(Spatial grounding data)
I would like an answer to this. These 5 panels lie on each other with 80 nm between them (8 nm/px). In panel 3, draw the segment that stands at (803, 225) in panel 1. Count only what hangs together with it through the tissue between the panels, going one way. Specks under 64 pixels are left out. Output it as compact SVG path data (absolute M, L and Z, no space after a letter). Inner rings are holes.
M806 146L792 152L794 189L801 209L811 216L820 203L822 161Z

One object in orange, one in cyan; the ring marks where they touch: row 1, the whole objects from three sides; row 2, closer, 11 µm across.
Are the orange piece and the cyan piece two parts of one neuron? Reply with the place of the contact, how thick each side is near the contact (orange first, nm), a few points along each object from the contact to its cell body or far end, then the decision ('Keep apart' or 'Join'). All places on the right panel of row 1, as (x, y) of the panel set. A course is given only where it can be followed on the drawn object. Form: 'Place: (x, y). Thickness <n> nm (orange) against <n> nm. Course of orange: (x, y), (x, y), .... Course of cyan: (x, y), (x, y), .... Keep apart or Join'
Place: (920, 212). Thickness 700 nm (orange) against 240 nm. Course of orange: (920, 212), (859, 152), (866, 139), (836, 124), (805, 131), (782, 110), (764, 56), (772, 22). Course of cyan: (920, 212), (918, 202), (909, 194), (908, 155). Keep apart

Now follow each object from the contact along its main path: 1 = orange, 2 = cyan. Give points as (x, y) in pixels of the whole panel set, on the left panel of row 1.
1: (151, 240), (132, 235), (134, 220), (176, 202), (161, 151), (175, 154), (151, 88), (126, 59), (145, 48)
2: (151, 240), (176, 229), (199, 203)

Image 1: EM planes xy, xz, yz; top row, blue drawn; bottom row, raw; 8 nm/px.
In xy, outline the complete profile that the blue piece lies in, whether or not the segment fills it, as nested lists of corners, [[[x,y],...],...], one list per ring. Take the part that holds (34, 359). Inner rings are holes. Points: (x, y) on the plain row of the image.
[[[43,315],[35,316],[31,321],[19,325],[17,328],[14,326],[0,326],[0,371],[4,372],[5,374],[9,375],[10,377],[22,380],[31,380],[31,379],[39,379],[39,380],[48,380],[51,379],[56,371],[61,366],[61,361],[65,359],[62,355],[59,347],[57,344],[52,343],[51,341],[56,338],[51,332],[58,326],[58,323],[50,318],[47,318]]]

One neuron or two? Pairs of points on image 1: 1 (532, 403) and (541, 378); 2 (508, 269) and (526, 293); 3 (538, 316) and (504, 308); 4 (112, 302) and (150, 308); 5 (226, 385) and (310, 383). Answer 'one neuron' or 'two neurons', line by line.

_Task instructions:_
Your answer should be an exact transcription of the data above.

_Your solution:_
I would like an answer to this. These 5 panels lie on each other with 80 nm between them (8 nm/px). In panel 3, draw the segment that stands at (803, 225) in panel 1. Count only what hangs together with it through the tissue between the panels, going one way. Specks under 64 pixels are left out. Output it as compact SVG path data (absolute M, L and Z, no space after a letter). Inner rings are holes.
M806 146L792 152L794 189L801 209L811 216L820 203L822 161Z

One object in orange, one in cyan; the ring marks where they touch: row 1, the whole objects from three sides; row 2, closer, 11 µm across.
Are the orange piece and the cyan piece two parts of one neuron? Reply with the place of the contact, how thick each side is near the contact (orange first, nm), a few points along each object from the contact to its cell body or far end, then the decision ('Keep apart' or 'Join'). All places on the right panel of row 1, as (x, y) of the panel set. A course is given only where it can be followed on the drawn object. Form: 'Place: (x, y). Thickness <n> nm (orange) against <n> nm. Course of orange: (x, y), (x, y), .... Course of cyan: (x, y), (x, y), .... Keep apart or Join'
Place: (920, 212). Thickness 700 nm (orange) against 240 nm. Course of orange: (920, 212), (859, 152), (866, 139), (836, 124), (805, 131), (782, 110), (764, 56), (772, 22). Course of cyan: (920, 212), (918, 202), (909, 194), (908, 155). Keep apart

Now follow each object from the contact along its main path: 1 = orange, 2 = cyan. Give points as (x, y) in pixels of the whole panel set, on the left panel of row 1.
1: (151, 240), (132, 235), (134, 220), (176, 202), (161, 151), (175, 154), (151, 88), (126, 59), (145, 48)
2: (151, 240), (176, 229), (199, 203)

Image 1: EM planes xy, xz, yz; top row, blue drawn; bottom row, raw; 8 nm/px.
In xy, outline the complete profile that the blue piece lies in, whether or not the segment fills it, as nested lists of corners, [[[x,y],...],...], one list per ring. Take the part that holds (34, 359). Inner rings are holes. Points: (x, y) on the plain row of the image.
[[[43,315],[35,316],[31,321],[19,325],[17,328],[14,326],[0,326],[0,371],[4,372],[5,374],[9,375],[10,377],[22,380],[31,380],[31,379],[39,379],[39,380],[48,380],[51,379],[56,371],[61,366],[61,361],[65,359],[62,355],[59,347],[57,344],[52,343],[51,341],[56,338],[51,332],[58,326],[58,323],[50,318],[47,318]]]

One neuron or two? Pairs of points on image 1: 1 (532, 403) and (541, 378); 2 (508, 269) and (526, 293); 3 (538, 316) and (504, 308); 4 (112, 302) and (150, 308); 5 (226, 385) and (310, 383). Answer 'one neuron' or 'two neurons', line by line.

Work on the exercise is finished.